**Problems to solve**
1. For the article on World Bank funding to Honduras, decide whether each statement agrees with it: (a) Kim's remark about dam projects came in an April speech; (b) more than 500 organizations and individuals signed the letter to Kim; (c) the World Bank issued a fact sheet in response. Answer yes or no for each and quote the deciding words.
2. Answer these questions using the article on World Bank funding to Honduras:
(a) What date does the article carry?
(b) Which organization did Berta Caceres help lead?
(c) How many of the signatories wrote the public letter responding to the fact sheet?
3. Resume the article on World Bank funding to Honduras after its final sentence.

**Given text**
Posts Tagged ‘World Bank and Honduras’

Calls for the World Bank to suspend funding to Honduras amid continued human rights concerns

29 June 2016

In an April speech addressing the issue of environmental and human rights abuses and displacements resulting from large dam projects, World Bank president Jim Yong Kim stated “[y]ou cannot do the kind of work we are trying to do and not have some of these incidents happen”.

Over 300 civil society organisations (CSOs) and individuals responded with a letter to Bank President Kim in mid-May, rejecting his statement and calling for an apology. They criticised Kim’s statements regarding the situation in Honduras and the recent killing of Berta Caceres, an indigenous rights leader of the Civic Council of Popular and Indigenous Organizations of Honduras (COPINH) (see Observer Spring 2016). The World Bank published a “fact sheet” to “set the record straight” regarding Kim’s intervention, however five of the CSO signatories responded in a public letter that his statement is “subject to different interpretations” and noted that several other issues raised in the letter were not addressed.

**Dataset entries**
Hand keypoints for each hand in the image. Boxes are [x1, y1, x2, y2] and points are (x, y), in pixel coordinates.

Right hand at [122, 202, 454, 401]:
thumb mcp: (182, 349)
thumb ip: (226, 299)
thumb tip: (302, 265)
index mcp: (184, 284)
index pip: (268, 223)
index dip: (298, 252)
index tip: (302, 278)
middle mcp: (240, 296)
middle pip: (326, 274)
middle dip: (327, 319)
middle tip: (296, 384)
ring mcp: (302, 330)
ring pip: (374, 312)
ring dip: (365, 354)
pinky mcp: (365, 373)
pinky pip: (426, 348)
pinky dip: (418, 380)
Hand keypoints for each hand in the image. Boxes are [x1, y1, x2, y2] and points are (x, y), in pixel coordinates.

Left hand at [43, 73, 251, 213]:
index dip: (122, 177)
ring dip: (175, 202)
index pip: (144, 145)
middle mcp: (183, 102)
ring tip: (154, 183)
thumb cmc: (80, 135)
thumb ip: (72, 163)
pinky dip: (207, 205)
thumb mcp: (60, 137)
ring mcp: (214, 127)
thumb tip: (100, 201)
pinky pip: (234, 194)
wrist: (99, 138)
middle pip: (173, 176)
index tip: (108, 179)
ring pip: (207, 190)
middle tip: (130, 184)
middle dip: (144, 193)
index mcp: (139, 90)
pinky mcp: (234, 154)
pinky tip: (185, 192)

**Answers to this exercise**
1.
(a) Yes: "In an April speech addressing the issue of environmental and human rights abuses and displacements resulting from large dam projects"
(b) No: "Over 300 civil society organisations (CSOs) and individuals responded with a letter to Bank President Kim in mid-May"
(c) Yes: "The World Bank published a “fact sheet” to “set the record straight” regarding Kim’s intervention"

2.
(a) 29 June 2016
(b) The Civic Council of Popular and Indigenous Organizations of Honduras (COPINH)
(c) Five

3.
In a separate late-May letter to Kim, Honduran social movements and indigenous peoples organisations, including COPINH, argued that his statements “justify serious violations and demonstrate a fundamental contradiction with the World Bank mandate: … it is not possible to do the work you are mandated to do when crimes like this happen.” They called on the Bank to “suspend financing to Honduras”, arguing that; “While the government of Honduras every day commits injustices … the World Bank continues to finance investments that lead to the militarization of the country, destruction the environment, disenfranchisement, displacement, violence, poverty and death in the most vulnerable communities.’

In a May blog on Business & Human Rights Resource Centre Natalie Bridgeman Fields and Siddharth Mohansingh Akali, from Accountability Counsel noted that “Rights abuses are often a choice to contravene the Bank’s own environmental and social safeguard policies and accountability frameworks. President Kim’s statements appear to condone this false choice between rights and development”.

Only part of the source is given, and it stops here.